Années France-Corée : le document oublié
Invention de l’imprimerie
Bibliothécaire « espionne »
Le livre en question fait partie du programme « mémoire du monde » de l’UNESCO. Il appartient surtout au fond ancien de la bibliothèque. Autrement dit, impossible de le manipuler sans la présence d’un conservateur. L’intervention de ce dernier et la préparation du tournage sont facturés 220 euros de l’heure. Le producteur nous interrompt : « Ce n’est pas un problème d’argent, nous étions disposés à payer ! C’est un problème politique ! Quand Madame Park a redécouvert le livre dans les réserves de la bibliothèque à la fin des années 1960, ils l’ont accusé d’espionnage. » Décédée en 2011, Park Byung-sun a effectivement travaillé à la BNF sur le fond oriental et a contribué dans les années 60 à la redécouverte du Jikji, révélé une première fois au public en 1901 par Maurice Courant dans sa célèbre Bibliographie coréenne. En 1972, la Bibliothèque Nationale de France lui consacrera une exposition, et depuis plus rien !
Patate chaude diplomatique
Des autorisations à la gueule du scénario, des conservateurs seuls maîtres à bord et probablement très (trop?) sollicités par les demandes de tournage venues de Corée… « Ce sont les règles de la BNF et nous ne pouvons pas interférer », nous expliquera plus tard d’une voix hésitante le service de presse du Centre Culturel Coréen à Paris. Il est vrai que le sujet est sensible. Le centre est responsable de la programmation de ces années croisées avec les Instituts Français. « On réfléchit à ‘faire quelque chose’ autour du Jikji l’année prochaine, à l’occasion de l’année de la France en Corée, poursuit notre interlocutrice. Ce n’est pas sûr, pour l’instant, on ne sait pas. »

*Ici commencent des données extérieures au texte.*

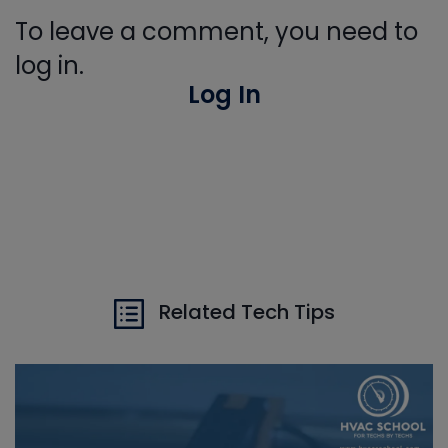
To leave a comment, you need to
log in.
Log In
Related Tech Tips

« Aucune promotion n’est organisée autour du Jikji… la BNF ne fait pas son travail de vulgarisation auprès du public », se lamente encore Kevin Chang. Les 38 pages du livre attribuées au moine bouddhiste Seon Baegun restent en effet une patate chaude entre Paris et Séoul, alors que certains en Corée militent pour le retour de l’imprimé au pays. Difficile dans ces conditions de mettre le sujet sur la table alors qu’on célèbre le 130ème anniversaire des relations diplomatiques entre la Corée et la France.